World Food Day draws into focus the fate of millions of Somalis in need of emergency aid. Years of conflict and ongoing insecurity are compounding the effects of uneven food availability and distribution. The result is famine, widespread displacement, and human suffering on a devastating scale. Whose peace is it anyway? Connecting Somali and international peacemaking – Accord 21 – shows how Somali-led initiatives can provide durable security and law, as well as revitalise the economy. But they need international support.
In August we held a four-day workshop to enhance the capacity of community-based and civil society organisations that focus on cross-border issues in the Mano River Union region. The purpose of the training, which explored participatory active research, was to identify a series of indicators to ‘nip potential conflict in the bud’ before it escalates. The event took place in Monrovia, Liberia, with representatives who work in Guinea, Liberia, Sierra Leone meeting together to share their experiences.
Talking borders is a powerful docu-drama about issues border community people face as they go about their daily lives in the MRU. With our partners in Sierra Leone we have held screenings in Freetown this summer for representatives of the country's security forces, Immigration and Customs agencies.
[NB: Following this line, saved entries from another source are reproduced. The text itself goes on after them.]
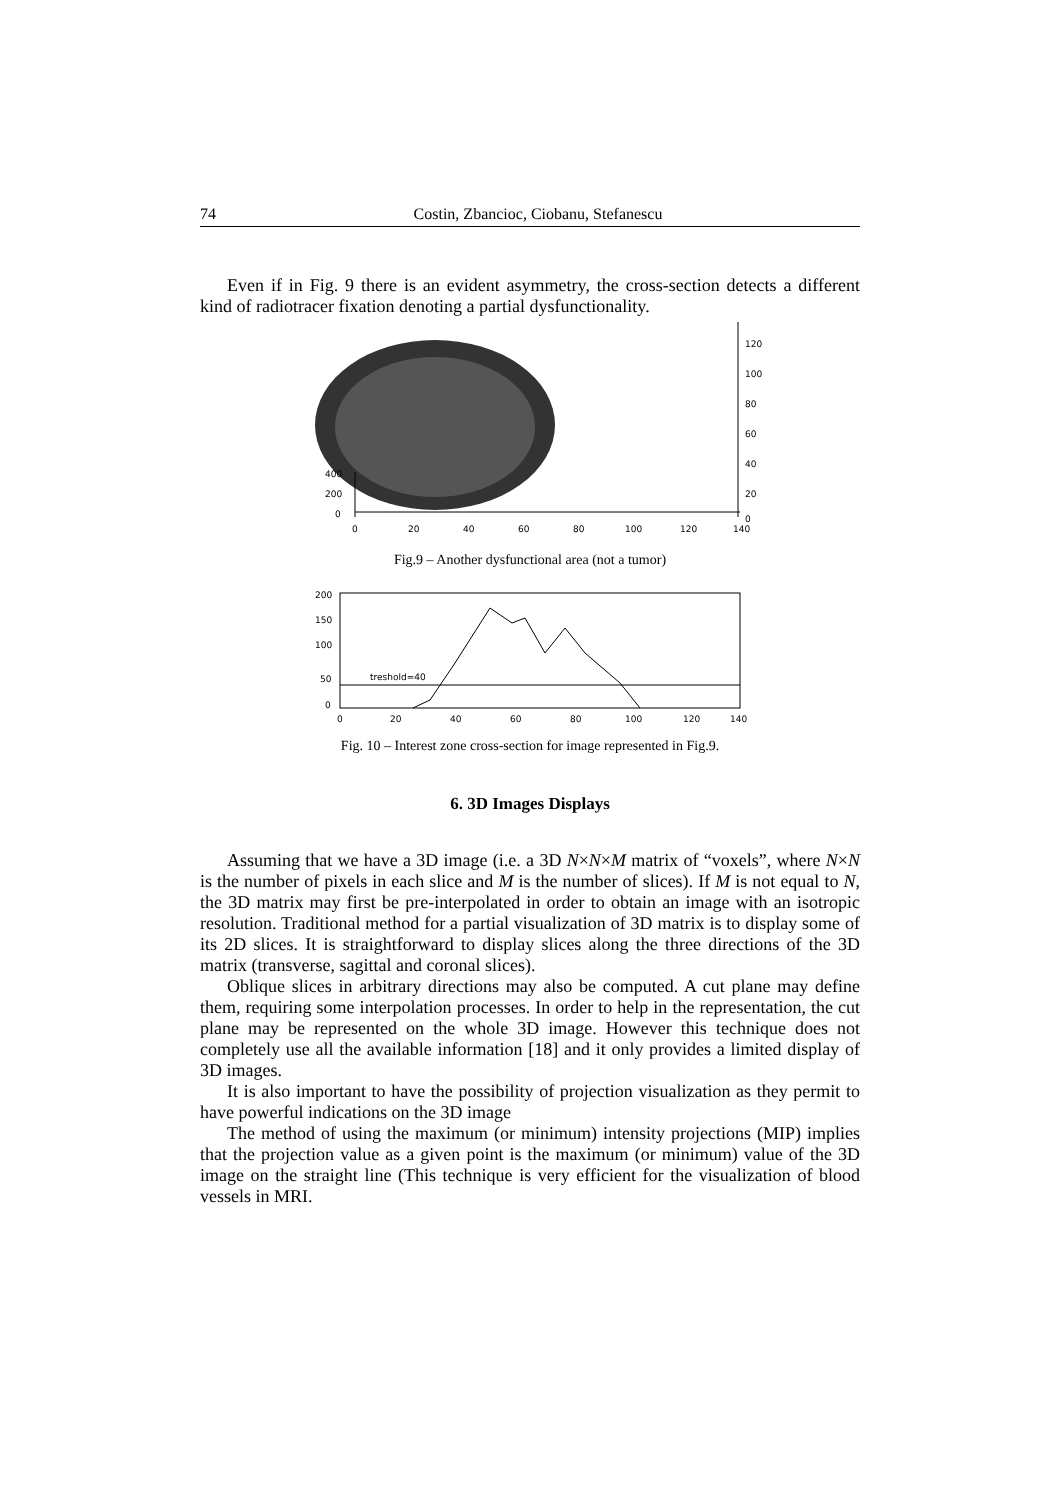74 Costin, Zbancioc, Ciobanu, Stefanescu
Even if in Fig. 9 there is an evident asymmetry, the cross-section detects a different kind of radiotracer fixation denoting a partial dysfunctionality.
400
200
0
0
20
40
60
80
100
120
140
120
100
80
60
40
20
0
Fig.9 – Another dysfunctional area (not a tumor)
treshold=40
200
150
100
50
0
0
20
40
60
80
100
120
140
Fig. 10 – Interest zone cross-section for image represented in Fig.9.
6. 3D Images Displays
Assuming that we have a 3D image (i.e. a 3D N×N×M matrix of “voxels”, where N×N is the number of pixels in each slice and M is the number of slices). If M is not equal to N, the 3D matrix may first be pre-interpolated in order to obtain an image with an isotropic resolution. Traditional method for a partial visualization of 3D matrix is to display some of its 2D slices. It is straightforward to display slices along the three directions of the 3D matrix (transverse, sagittal and coronal slices).
Oblique slices in arbitrary directions may also be computed. A cut plane may define them, requiring some interpolation processes. In order to help in the representation, the cut plane may be represented on the whole 3D image. However this technique does not completely use all the available information [18] and it only provides a limited display of 3D images.
It is also important to have the possibility of projection visualization as they permit to have powerful indications on the 3D image
The method of using the maximum (or minimum) intensity projections (MIP) implies that the projection value as a given point is the maximum (or minimum) value of the 3D image on the straight line (This technique is very efficient for the visualization of blood vessels in MRI.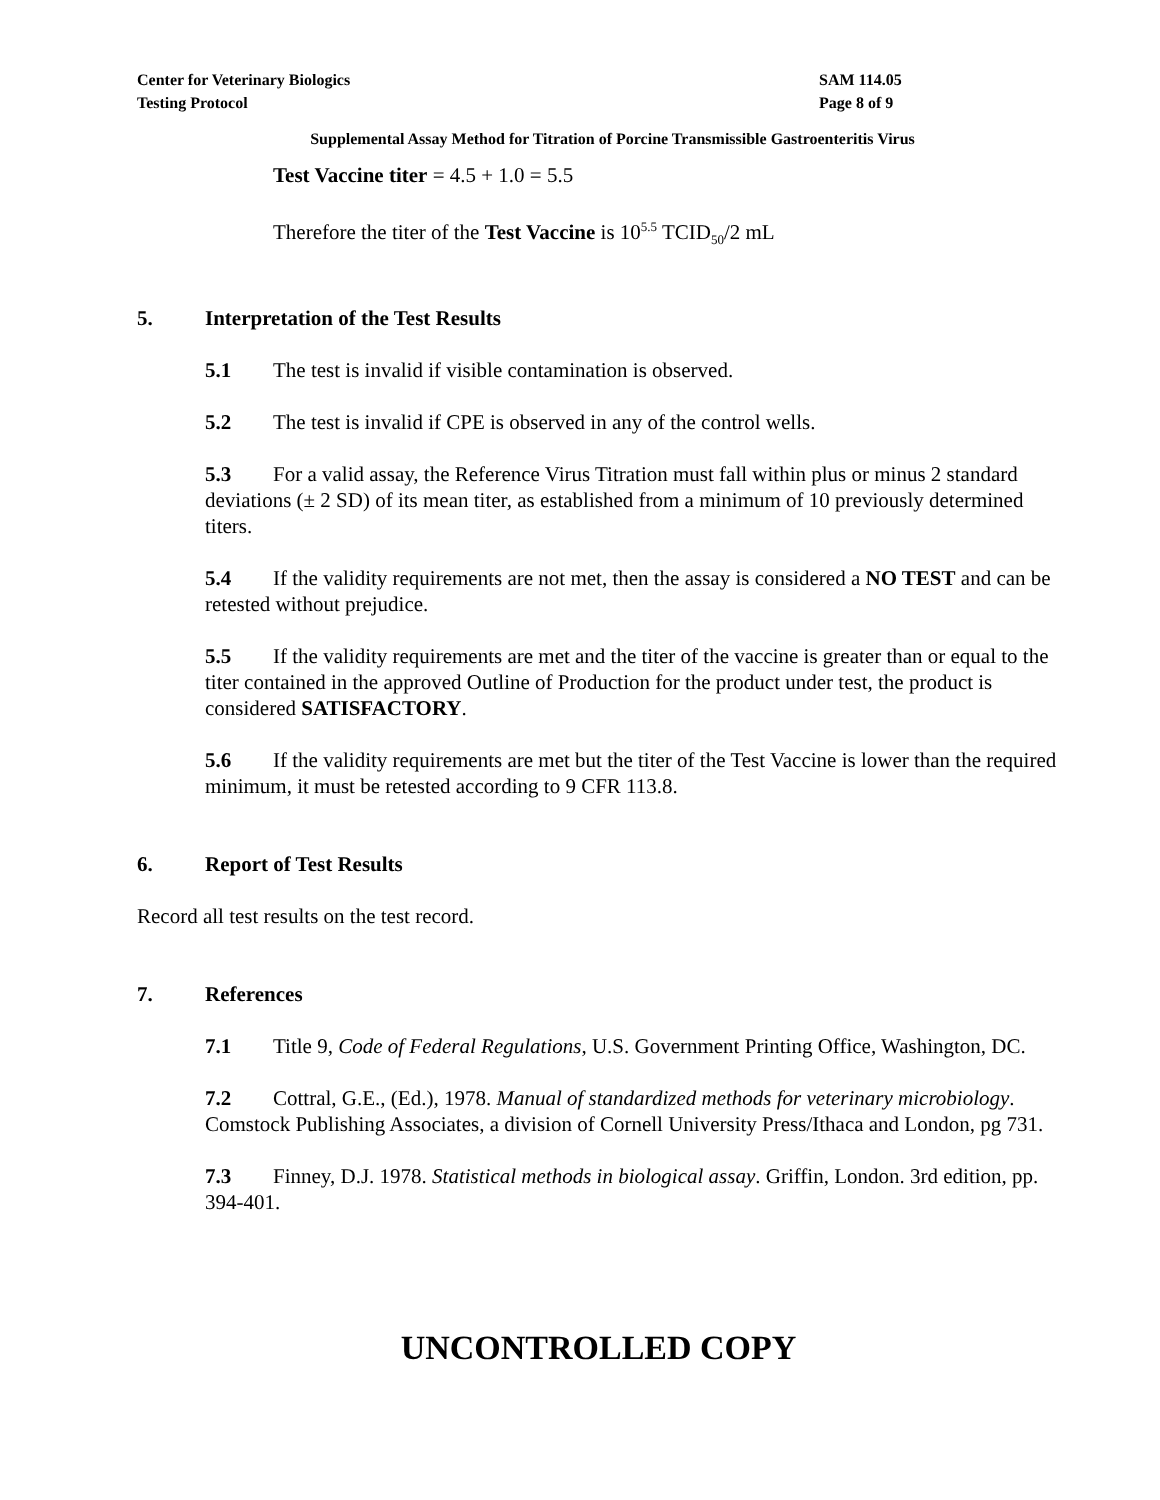Center for Veterinary Biologics
Testing Protocol
SAM 114.05
Page 8 of 9
Supplemental Assay Method for Titration of Porcine Transmissible Gastroenteritis Virus
Test Vaccine titer = 4.5 + 1.0 = 5.5
Therefore the titer of the Test Vaccine is 10<sup>5.5</sup> TCID<sub>50</sub>/2 mL
5. Interpretation of the Test Results
5.1 The test is invalid if visible contamination is observed.
5.2 The test is invalid if CPE is observed in any of the control wells.
5.3 For a valid assay, the Reference Virus Titration must fall within plus or minus 2 standard deviations (± 2 SD) of its mean titer, as established from a minimum of 10 previously determined titers.
5.4 If the validity requirements are not met, then the assay is considered a NO TEST and can be retested without prejudice.
5.5 If the validity requirements are met and the titer of the vaccine is greater than or equal to the titer contained in the approved Outline of Production for the product under test, the product is considered SATISFACTORY.
5.6 If the validity requirements are met but the titer of the Test Vaccine is lower than the required minimum, it must be retested according to 9 CFR 113.8.
6. Report of Test Results
Record all test results on the test record.
7. References
7.1 Title 9, Code of Federal Regulations, U.S. Government Printing Office, Washington, DC.
7.2 Cottral, G.E., (Ed.), 1978. Manual of standardized methods for veterinary microbiology. Comstock Publishing Associates, a division of Cornell University Press/Ithaca and London, pg 731.
7.3 Finney, D.J. 1978. Statistical methods in biological assay. Griffin, London. 3rd edition, pp. 394-401.
UNCONTROLLED COPY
Our aim is to gather security concerns that will feed into a policy dialogue in November. The film was previously screened in 24 border communities and local audiences took that opportunity to share their own issues of concern.
The forced displacement of over 1 million people is a key legacy of the Nagorny Karabakh conflict in the South Caucasus. Our new publication Forced displacement in the Nagorny Karabakh conflict: Return and its alternatives presents the research of Armenian, Azerbaijani and international analysts, who grapple with policy questions arising from this legacy.